Piras'2016 film, "Europe at Sea", a feature-length documentary co-produced by Arte and SVT was nominated for the 2016 Prix Europa, the Oscar of European Documentaries. It was broadcast across the world in 2017. The film looks at Europe's role on the global stage in light of today's transnational security challenges and the shifting sands of geopolitics. It gained exclusive access for the first time to the work EU's top diplomat, the High Representative for Foreign and Security Policies Federica Mogherini.

2022

“The Euro Story” – 90 ‘.Arte TV.

First-ever documentary on the history of the Euro narrated by its founding fathers through an international perspective.

==Journalism career==

As EU senior editor, Piras was part of the initial team which launched Euronews, the pan-European multilingual news television channel, on 1 January 1993 in Lyon, France.

Piras was the London Correspondent for L'Espresso from 1997 to 2011 and for La7 TV for six years. From 2006 to 2007, Annalisa was the first Italian president of the London Foreign Press Association.

In 2008, Piras' BBC Radio 4 documentary The Italian Patient was shortlisted as the FPA Best Story of the Year by a UK-based foreign correspondent. Her TV documentary on the Hutton Enquiry, written and directed for La7 TV, was shortlisted for the same award in 2003.

Piras was a regular member of the BBC Dateline London panel.
She also provided analysis on European and Italian Current Affairs for The Guardian.

As a political and social commentator, she frequently appeared on BBC News, Sky News, CNN, Al Jazeera and CNBC.

A central theme in much of Annalisa Piras’s work is European affairs. She frequently examines the political dynamics, cultural issues, and social challenges within Europe. Her work often advocates for a greater understanding of the European Union’s role and the importance of unity among European nations.

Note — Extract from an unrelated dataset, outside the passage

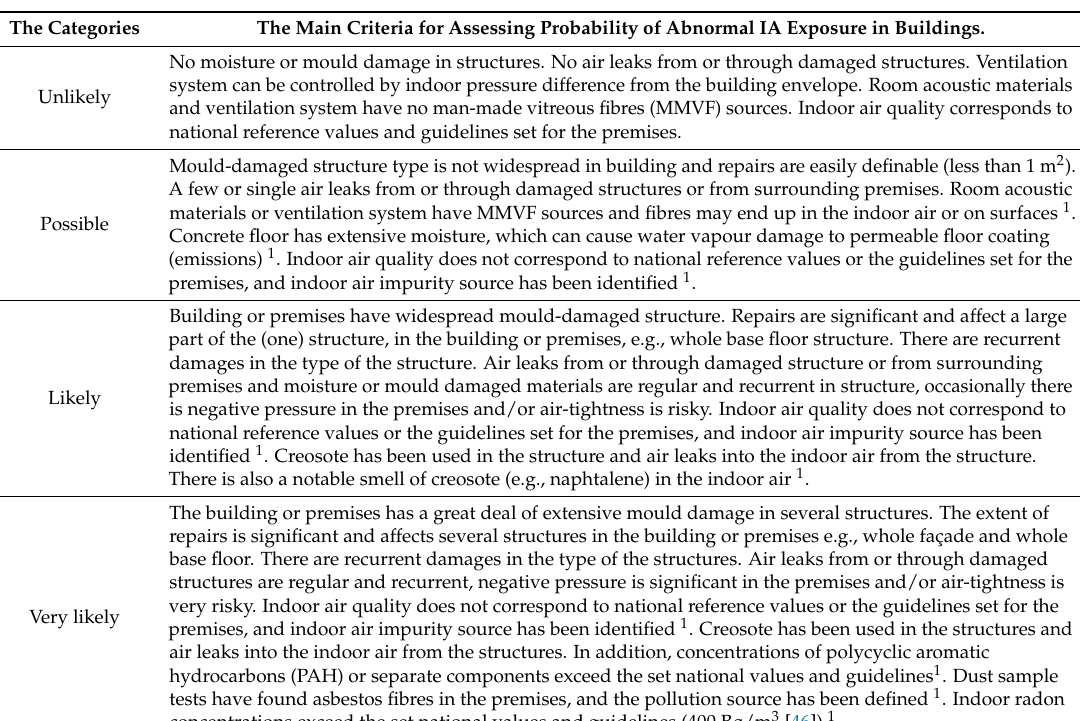
Table 5. Main criteria and categories for assessing probability of abnormal IA exposure in buildings. In cases of moisture and mould damage, air leaks through or from damage to IA must be looked at simultaneously with indoor negative pressure. The predominant IA impurity source is a determining one. National maximum limit values for IA concentrations, microbial growth on building material and MMVF and asbestos in dust are shown in the Table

Piras's work is also characterized by its strong social and political commentary. She addresses pressing issues such as migration, economic disparity, the rise of populism, security and climate change. Her films often aim to provoke thought and discussion, encouraging viewers to engage with the complex realities of contemporary Europe.

Not For Profit

In 2013, Piras and Bill Emmott founded the Wake Up Foundation, with the aim of raising public awareness about the current state and decline of Western Societies through film and storytelling. In 2013, they launched the campaign Wake Up Europe! to foster political debate and citizens' participation about the greatest challenges facing Europe. The Wake Up Europe Campaign has since been organising hundreds of documentary screenings and debates across the world, from the Italian Parliament, Montecitorio, to a small town hall in Denmark or prestigious universities such as Oxford or Cambridge; the campaign has engaged thousands of citizens, fostering informed debates about the future of our societies.